Frequently asked questions
Navigate to the section that best addresses your query. If you don’t find an answer to your question, please contact us .
General questions
This section answers frequently asked general questions.
How does your model handle temporal dimension within videos?
We utilize a technique known as Positional Encoding, which is employed within the Transformers architecture to convey information regarding the position of a sequence of tokens within the input data. In this case, the tokens refer to the key scenes within the video. This technique facilitates the integration of sequential information into our model while simultaneously preserving the parallel processing capability of self-attention within the Transformer architecture.
What are the video hours and video count limits per index?
Video hours measure the total duration of video you index. The limits depend on your plan.
Note the following about the Free plan:
- You have a total of 600 minutes (10 hours) shared across indexing and analysis. You can split them however you choose. This limit is cumulative and does not reset if you delete indexes or videos.
- The example videos in the Playground (approximately 1 hour total) count toward this limit.
For details about each plan, see the Pricing page. To increase your limits, upgrade to the Developer plan.

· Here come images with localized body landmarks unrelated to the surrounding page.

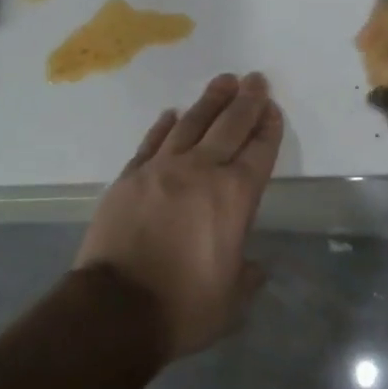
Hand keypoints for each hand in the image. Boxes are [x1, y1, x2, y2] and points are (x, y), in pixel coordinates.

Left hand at [76, 72, 282, 360]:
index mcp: (234, 197)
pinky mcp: (130, 177)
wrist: (114, 309)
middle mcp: (201, 172)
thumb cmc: (183, 307)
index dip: (268, 128)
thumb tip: (254, 266)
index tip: (272, 109)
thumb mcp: (231, 302)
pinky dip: (164, 126)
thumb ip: (247, 277)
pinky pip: (151, 142)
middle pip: (229, 126)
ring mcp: (161, 169)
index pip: (258, 151)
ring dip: (210, 101)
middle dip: (246, 101)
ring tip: (223, 81)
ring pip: (191, 124)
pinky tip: (171, 113)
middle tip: (255, 79)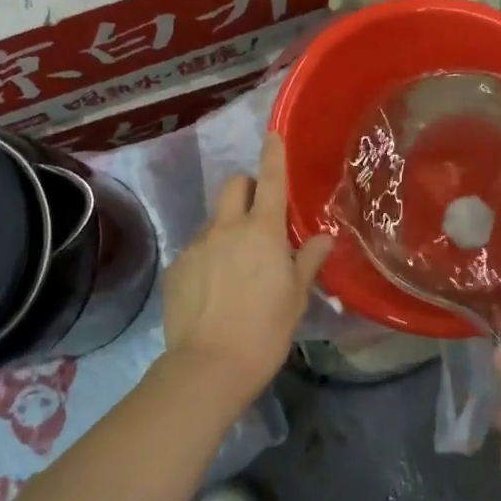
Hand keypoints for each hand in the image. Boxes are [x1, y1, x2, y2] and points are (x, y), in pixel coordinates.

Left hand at [160, 133, 332, 405]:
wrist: (209, 366)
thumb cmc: (265, 331)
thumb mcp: (295, 297)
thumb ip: (308, 261)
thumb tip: (324, 238)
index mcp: (262, 231)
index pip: (270, 179)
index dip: (273, 154)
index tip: (273, 134)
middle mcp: (227, 228)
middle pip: (233, 186)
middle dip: (246, 188)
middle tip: (258, 215)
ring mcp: (197, 245)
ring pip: (214, 220)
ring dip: (227, 228)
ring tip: (235, 266)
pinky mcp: (176, 266)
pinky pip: (196, 249)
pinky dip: (208, 257)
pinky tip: (213, 290)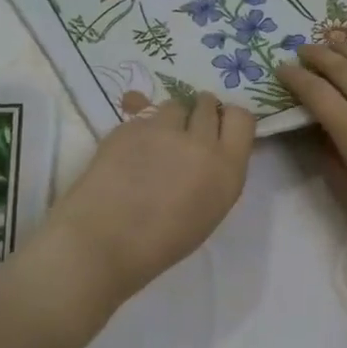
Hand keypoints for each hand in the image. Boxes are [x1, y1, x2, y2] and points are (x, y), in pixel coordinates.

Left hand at [44, 94, 254, 300]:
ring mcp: (162, 129)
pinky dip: (139, 129)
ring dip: (169, 119)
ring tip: (154, 144)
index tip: (217, 129)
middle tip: (184, 135)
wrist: (105, 242)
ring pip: (173, 105)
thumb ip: (215, 173)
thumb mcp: (208, 211)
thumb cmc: (161, 243)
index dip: (227, 119)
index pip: (242, 117)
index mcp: (226, 169)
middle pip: (206, 104)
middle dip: (197, 114)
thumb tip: (209, 152)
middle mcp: (200, 142)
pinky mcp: (129, 125)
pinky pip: (142, 116)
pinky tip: (127, 153)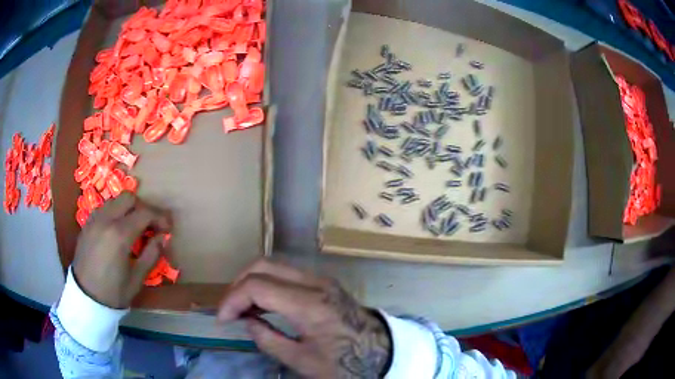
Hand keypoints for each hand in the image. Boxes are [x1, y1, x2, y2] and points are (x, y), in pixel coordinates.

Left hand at [73, 192, 170, 308]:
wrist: (86, 298)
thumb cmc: (114, 292)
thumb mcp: (137, 278)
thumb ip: (151, 254)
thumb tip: (163, 237)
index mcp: (119, 234)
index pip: (144, 213)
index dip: (160, 218)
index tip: (168, 228)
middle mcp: (106, 219)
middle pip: (129, 198)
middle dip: (143, 208)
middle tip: (150, 225)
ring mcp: (94, 219)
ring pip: (115, 200)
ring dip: (128, 209)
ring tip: (134, 227)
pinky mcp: (87, 223)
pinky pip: (104, 208)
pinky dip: (115, 213)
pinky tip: (117, 229)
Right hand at [217, 259, 391, 377]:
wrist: (381, 351)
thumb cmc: (344, 362)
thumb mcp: (302, 361)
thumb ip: (268, 339)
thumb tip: (246, 320)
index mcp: (309, 305)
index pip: (257, 286)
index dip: (232, 300)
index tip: (222, 320)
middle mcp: (314, 283)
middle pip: (262, 265)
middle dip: (238, 285)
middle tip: (229, 310)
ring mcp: (320, 279)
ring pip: (273, 265)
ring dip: (251, 282)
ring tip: (242, 307)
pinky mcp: (323, 282)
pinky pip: (286, 273)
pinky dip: (266, 283)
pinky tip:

How long does it take to index a video?
Indexing is typically completed in 30-40% of the duration of the video. However, indexing duration also depends on the number of concurrent indexing tasks, and delays can occur if too many indexing tasks are being processed simultaneously. If you’re on the Free plan, for faster indexing, consider upgrading to the Developer plan, which supports more concurrent tasks. We also offer a dedicated cloud deployment option for enterprise customers. Please contact us at sales@twelvelabs.io to discuss this option.
Can your model recognize natural sounds in videos?
Yes, the model analyzes visual and audio information and learns the correlation between certain visual objects or situations with sounds frequently appearing together.
Can your models recognize text from other languages?
Yes, the models support multiple languages. See the Supported languages page for details.
How does your visual language model compare to other LLMs?
The platform utilizes a multimodal approach for video understanding. Instead of relying on textual input like traditional LLMs, the platform interprets visuals, sounds, and spoken words to deliver comprehensive and accurate results.
Can I use TwelveLabs with my own LLM or with LangChain?
You can optionally integrate our video-to-text model (Pegasus) with your LLMs.
How can I change my login method?
To change your login method (for example, from username/password to SSO or vice versa), contact our support team at support@twelvelabs.io to delete your current account, then create a new one with your preferred login method.
Does my invoice include a detailed cost breakdown?
If you’re on the Developer plan, TwelveLabs provides invoices that include a detailed cost breakdown. You can view your invoice using one of the following methods:
- Email: Open your invoice sent via email, and select the View invoice and payment details button.
- Playground: Go to the Billing & plan page, log in to your account, scroll to the Billing History section, and select the PDF for your invoice.
If you’re on the Enterprise plan, TwelveLabs provides invoices without detailed cost breakdowns.
Embed API
This section answers frequently asked questions related to the Embed API.
When should I use the Embed API versus the built-in search?
The Embed API and built-in search service offer different functionalities for working with visual content.
Embed API
- Generate visual embeddings for:
- RAG workflows
- Hybrid search
- Classification
- Clustering
- Use the embeddings as input for your custom models
- Create flexible, domain-specific solutions
Built-in search service
- Perform semantic searches across multiple modalities:
- Visual content
- Conversation (human speech)
- Text-in-video (OCR)
- Logo
- Utilize production-ready, out-of-the-box functionality
- Ideal for projects not requiring additional customization
Analyze API
This section answers frequently asked questions related to the Analyze API.
What LLM does the Analyze API use?
The Analyze API employs our foundational Visual Language Model (VLM), which integrates a language encoder to extract multimodal data from videos and a decoder to generate concise text representations.
To use the Analyze API, do I need to reindex my videos if I already indexed them with Marengo?
Yes, you must reindex videos using the Pegasus engine. See the Analyze videos and Pricing pages for details.
How is video segmentation priced?
Pricing depends on your plan.
Free plan
The video duration counts toward your plan quota. The number of segment definitions does not affect this quota.
Developer plan
You pay based on how much video you process and how many segment definitions you include. If you provide the start_time and end_time parameters, you pay for that time range only. Otherwise, you pay for the full video duration. Each segment definition multiplies the cost.
Examples:
Note
Time ranges within individual segment definitions control which portions of the video are analyzed. The billable duration is always the full start_time–end_time span.
For current rates, see the Pricing page.